ArneDeutsch commented 4 months ago

Latest relase on Maven Central is 24.0.1. Is it included already? If not ... where to find the nightly builds?

ArneDeutsch commented 4 months ago

Tried to get it running with 24.0.1 ... but seems numpy is not working in current version ...

Traceback (most recent call last):
  File "/home/arne/.local/lib/python3.10/site-packages/numpy/core/__init__.py", line 24, in <module>
    from . import multiarray
  File "/home/arne/.local/lib/python3.10/site-packages/numpy/core/multiarray.py", line 10, in <module>
    from . import overrides
  File "/home/arne/.local/lib/python3.10/site-packages/numpy/core/overrides.py", line 8, in <module>
    from numpy.core._multiarray_umath import (
ModuleNotFoundError: No module named 'numpy.core._multiarray_umath'
The above exception was the direct cause of the following exception:

Traceback (most recent call last):
  File "/graalpy_vfs/proj/hello.py", line 2, in <module>
    from transformers import AutoModelForCausalLM
  File "/home/arne/.local/lib/python3.10/site-packages/transformers/__init__.py", line 26, in <module>
    from . import dependency_versions_check
  File "/home/arne/.local/lib/python3.10/site-packages/transformers/dependency_versions_check.py", line 16, in <module>
    from .utils.versions import require_version, require_version_core
  File "/home/arne/.local/lib/python3.10/site-packages/transformers/utils/__init__.py", line 33, in <module>
    from .generic import (
  File "/home/arne/.local/lib/python3.10/site-packages/transformers/utils/generic.py", line 28, in <module>
    import numpy as np
  File "/home/arne/.local/lib/python3.10/site-packages/numpy/__init__.py", line 135, in <module>
    raise ImportError(msg) from e
ImportError: Error importing numpy: you should not try to import numpy from
        its source directory; please exit the numpy source tree, and relaunch
        your python interpreter from there.
timfel commented 4 months ago

Latest relase on Maven Central is 24.0.1. Is it included already?
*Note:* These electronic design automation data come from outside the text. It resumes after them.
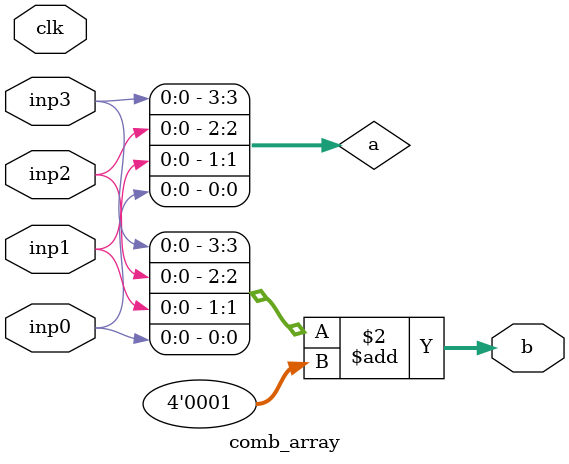
<source format=sv>
module comb_array(input logic clk,
                  input logic inp0,
                  input logic inp1,
                  input logic inp2,
                  input logic inp3,
                  output logic[3:0] b);

logic[3:0] a;

always_comb begin
  a[0] = inp0;
  a[1] = inp1;
  a[2] = inp2;
  a[3] = inp3;
  b = a + 4'd1;
end

endmodule

</source>
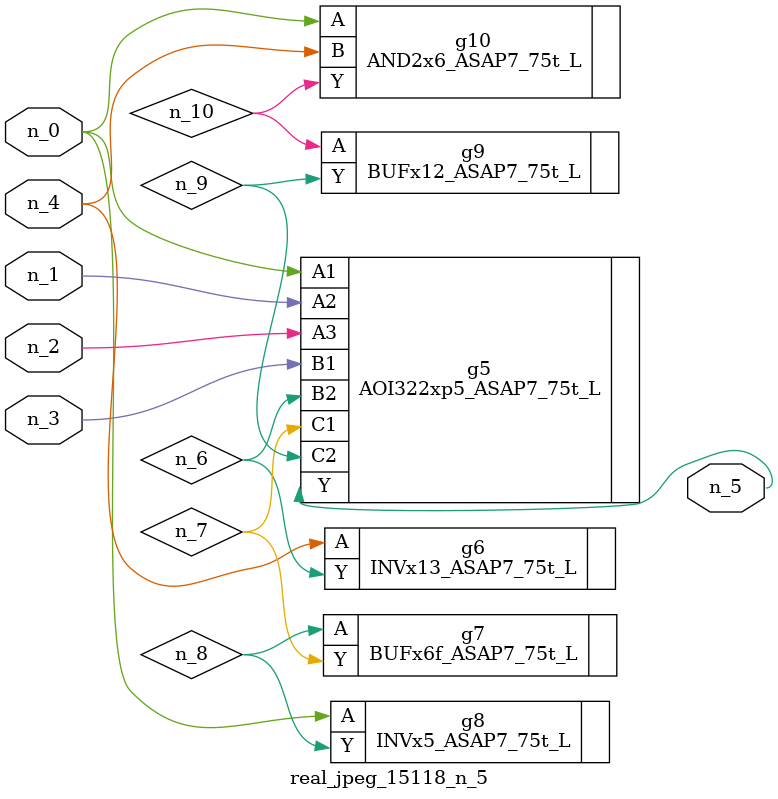
<source format=v>
module real_jpeg_15118_n_5 (n_4, n_0, n_1, n_2, n_3, n_5);

input n_4;
input n_0;
input n_1;
input n_2;
input n_3;

output n_5;

wire n_8;
wire n_6;
wire n_7;
wire n_10;
wire n_9;

AOI322xp5_ASAP7_75t_L g5 ( 
.A1(n_0),
.A2(n_1),
.A3(n_2),
.B1(n_3),
.B2(n_6),
.C1(n_7),
.C2(n_9),
.Y(n_5)
);

INVx5_ASAP7_75t_L g8 ( 
.A(n_0),
.Y(n_8)
);

AND2x6_ASAP7_75t_L g10 ( 
.A(n_0),
.B(n_4),
.Y(n_10)
);

INVx13_ASAP7_75t_L g6 ( 
.A(n_4),
.Y(n_6)
);

BUFx6f_ASAP7_75t_L g7 ( 
.A(n_8),
.Y(n_7)
);

BUFx12_ASAP7_75t_L g9 ( 
.A(n_10),
.Y(n_9)
);


endmodule
</source>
If not ... where to find the nightly builds?

It's not in the 24 release, you would have to use the dev builds from https://github.com/graalvm/graalvm-ce-dev-builds/releases

timfel commented 4 months ago

Tried to get it running with 24.0.1 ... but seems numpy is not working in current version ...
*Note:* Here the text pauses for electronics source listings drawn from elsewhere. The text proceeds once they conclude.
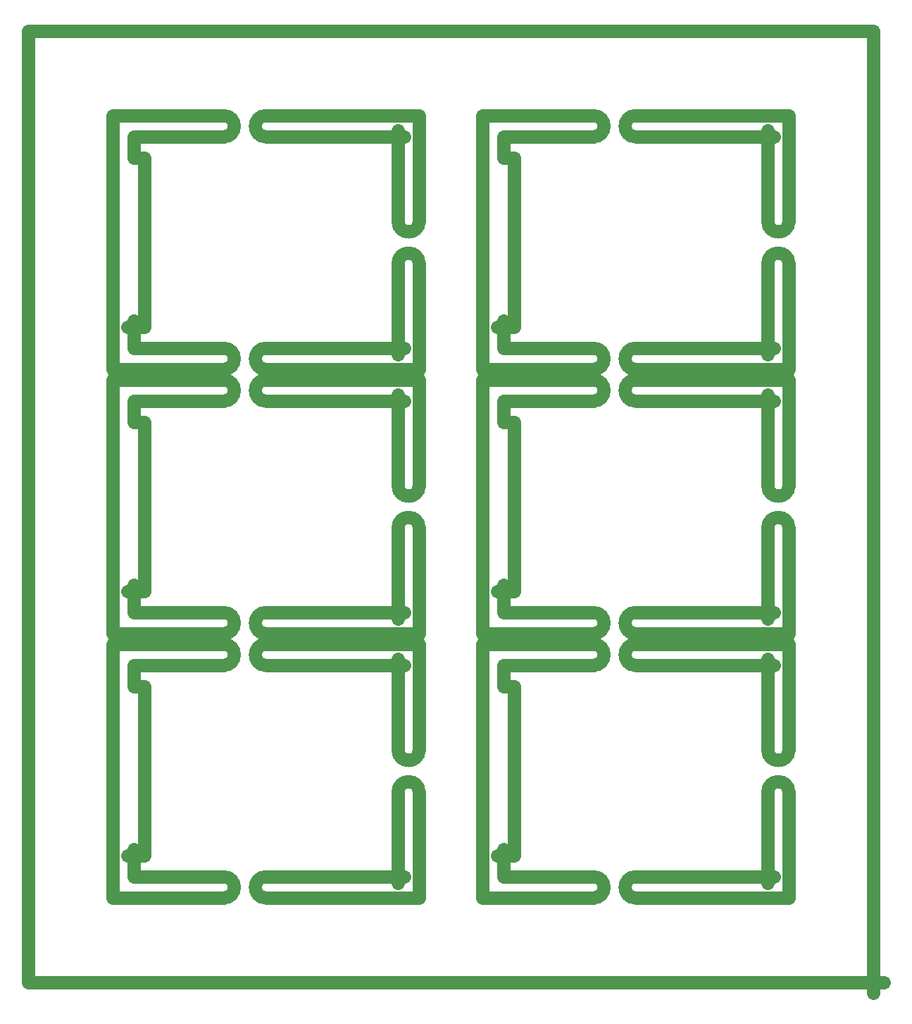
<source format=gbr>
*
%FSLAX26Y26*%
%MOIN*%
%ADD10C,0.062000*%
%IPPOS*%
%LNrout.gbr*%
%LPD*%
G75*
G54D10*
X500000Y630000D02*
Y500000D01*
X925000D01*
G02X925000Y400000I0J-50000D01*
G01X400000D01*
Y1600000D01*
X925000D01*
G02X925000Y1500000I0J-50000D01*
G01X500000D01*
Y1400000D01*
X550000D01*
Y600000D01*
X470000D01*
X1780000Y1500000D02*
X1125000D01*
G02X1125000Y1600000I0J50000D01*
G01X1850000D01*
Y1100000D01*
G02X1750000Y1100000I-50000J0D01*
G01Y1530000D01*
Y470000D02*
Y900000D01*
G02X1850000Y900000I50000J0D01*
G01Y400000D01*
X1125000D01*
G02X1125000Y500000I0J50000D01*
G01X1780000D01*
X4050000Y0D02*
X0D01*
Y4500000D01*
X4000000D01*
Y-50000D01*
X500000Y1880000D02*
Y1750000D01*
X925000D01*
G02X925000Y1650000I0J-50000D01*
G01X400000D01*
Y2850000D01*
X925000D01*
G02X925000Y2750000I0J-50000D01*
G01X500000D01*
Y2650000D01*
X550000D01*
Y1850000D01*
X470000D01*
X1780000Y2750000D02*
X1125000D01*
G02X1125000Y2850000I0J50000D01*
G01X1850000D01*
Y2350000D01*
G02X1750000Y2350000I-50000J0D01*
G01Y2780000D01*
Y1720000D02*
Y2150000D01*
G02X1850000Y2150000I50000J0D01*
G01Y1650000D01*
X1125000D01*
G02X1125000Y1750000I0J50000D01*
G01X1780000D01*
X500000Y3130000D02*
Y3000000D01*
X925000D01*
G02X925000Y2900000I0J-50000D01*
G01X400000D01*
Y4100000D01*
X925000D01*
G02X925000Y4000000I0J-50000D01*
G01X500000D01*
Y3900000D01*
X550000D01*
Y3100000D01*
X470000D01*
X1780000Y4000000D02*
X1125000D01*
G02X1125000Y4100000I0J50000D01*
G01X1850000D01*
Y3600000D01*
G02X1750000Y3600000I-50000J0D01*
G01Y4030000D01*
Y2970000D02*
Y3400000D01*
G02X1850000Y3400000I50000J0D01*
G01Y2900000D01*
X1125000D01*
G02X1125000Y3000000I0J50000D01*
G01X1780000D01*
X2250000Y3130000D02*
Y3000000D01*
X2675000D01*
G02X2675000Y2900000I0J-50000D01*
G01X2150000D01*
Y4100000D01*
X2675000D01*
G02X2675000Y4000000I0J-50000D01*
G01X2250000D01*
Y3900000D01*
X2300000D01*
Y3100000D01*
X2220000D01*
X3530000Y4000000D02*
X2875000D01*
G02X2875000Y4100000I0J50000D01*
G01X3600000D01*
Y3600000D01*
G02X3500000Y3600000I-50000J0D01*
G01Y4030000D01*
Y2970000D02*
Y3400000D01*
G02X3600000Y3400000I50000J0D01*
G01Y2900000D01*
X2875000D01*
G02X2875000Y3000000I0J50000D01*
G01X3530000D01*
X2250000Y1880000D02*
Y1750000D01*
X2675000D01*
G02X2675000Y1650000I0J-50000D01*
G01X2150000D01*
Y2850000D01*
X2675000D01*
G02X2675000Y2750000I0J-50000D01*
G01X2250000D01*
Y2650000D01*
X2300000D01*
Y1850000D01*
X2220000D01*
X3530000Y2750000D02*
X2875000D01*
G02X2875000Y2850000I0J50000D01*
G01X3600000D01*
Y2350000D01*
G02X3500000Y2350000I-50000J0D01*
G01Y2780000D01*
Y1720000D02*
Y2150000D01*
G02X3600000Y2150000I50000J0D01*
G01Y1650000D01*
X2875000D01*
G02X2875000Y1750000I0J50000D01*
G01X3530000D01*
X2250000Y630000D02*
Y500000D01*
X2675000D01*
G02X2675000Y400000I0J-50000D01*
G01X2150000D01*
Y1600000D01*
X2675000D01*
G02X2675000Y1500000I0J-50000D01*
G01X2250000D01*
Y1400000D01*
X2300000D01*
Y600000D01*
X2220000D01*
X3530000Y1500000D02*
X2875000D01*
G02X2875000Y1600000I0J50000D01*
G01X3600000D01*
Y1100000D01*
G02X3500000Y1100000I-50000J0D01*
G01Y1530000D01*
Y470000D02*
Y900000D01*
G02X3600000Y900000I50000J0D01*
G01Y400000D01*
X2875000D01*
G02X2875000Y500000I0J50000D01*
G01X3530000D01*
M02*

</source>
You seem to be importing from /home/arne/.local/lib/python3.10/site-packages/, this may just be a conflict with CPython 3.10. Please try to install it in a venv (https://www.graalvm.org/latest/reference-manual/python/Python-Runtime/#installing-packages).

msimacek commented 1 month ago

Many examples with transformers now work on GraalPy.

Unfortunately, all the dependencides have to be built from source during the installation, which is slow and requires you to have the right compiler and libraries in the system. Hopefully, in the future we will have prebuilt binary wheels for them.